A la suite de Jésus, tous ceux qui ont voulu être ses disciples ont été plongés dans cette eau le jour de leur baptême. Cette eau transformée en sève va circuler dans toute la vigne, du cep jusqu’aux fruits. Cette sève invisible vient irriguer tout l’organisme, et faire gonfler son fruit. Cette sève divine réalise la communion, le lien entre Dieu et les hommes, une circulation d’amour et une fécondation. J’aime penser que cette sève, c’est son Esprit qui lentement et tout intérieurement travaille en chacun pour que nous soyons animés, gorgé de la vie de Dieu. Ces fruits spirituels subissent bien des intempéries, vivre de sa foi, c’est bien souvent être confronté à l’indifférence, à la moquerie, aux doutes, mais tant que nous sommes attachés au Christ et que nous demeurons en lui, la sève de Dieu peut nous fait grandir et nous affermir.

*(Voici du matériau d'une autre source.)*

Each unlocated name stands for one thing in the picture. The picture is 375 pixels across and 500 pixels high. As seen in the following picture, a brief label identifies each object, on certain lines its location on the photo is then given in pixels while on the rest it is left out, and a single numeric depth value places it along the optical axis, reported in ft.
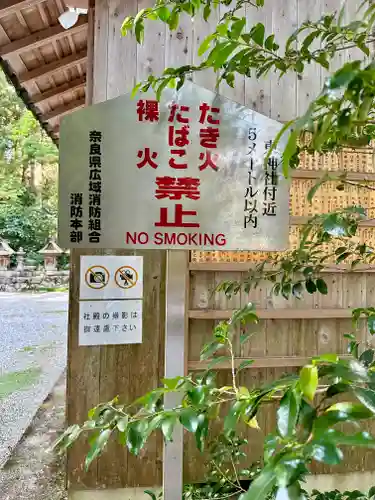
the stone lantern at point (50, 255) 47.76
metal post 4.75
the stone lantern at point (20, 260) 47.14
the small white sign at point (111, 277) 6.43
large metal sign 4.61
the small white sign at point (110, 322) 6.42
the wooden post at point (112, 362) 6.52
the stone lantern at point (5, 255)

Il ne faut pas le cacher, l’évangile insiste aussi sur la vigne qui a besoin d’être taillée. Dans cette image, je ne crois qu’il faille comprendre que Dieu voudrait séparer les bons des mauvais ou faire un tri, il s’agit bien plutôt, pour tous, d’accepter d’être taillé dans le but de donner encore davantage de fruits. Se mettre résolument à la suite du Christ, suppose de faire des choix dans sa vie. Et choisir une route, c’est renoncer aux autres. Il y a des choix qui nous coûtent dans notre vie, qui tranchent comme est taillée une vigne parce qu’ils nous engagent dans une voie au détriment d’une autre. Faire un choix de vie, choisir de donner du temps, de s’engager dans telle association, de consacrer chaque semaine un moment pour lire et méditer la Parole de Dieu, c’est renoncer à d’autres possibles. Faire un tel choix en conscience et guidé par la foi, c’est tailler dans la foule des propositions qui nous sont faites, mais c’est aussi et surtout laisser Dieu concentrer sa sève dans la voie que nous avons choisie pour bénéficier pleinement de sa grâce, et porter encore davantage de fruits.
Que ta sève Seigneur, que ton Esprit Saint vienne fructifier et féconder toute notre vie. Amen.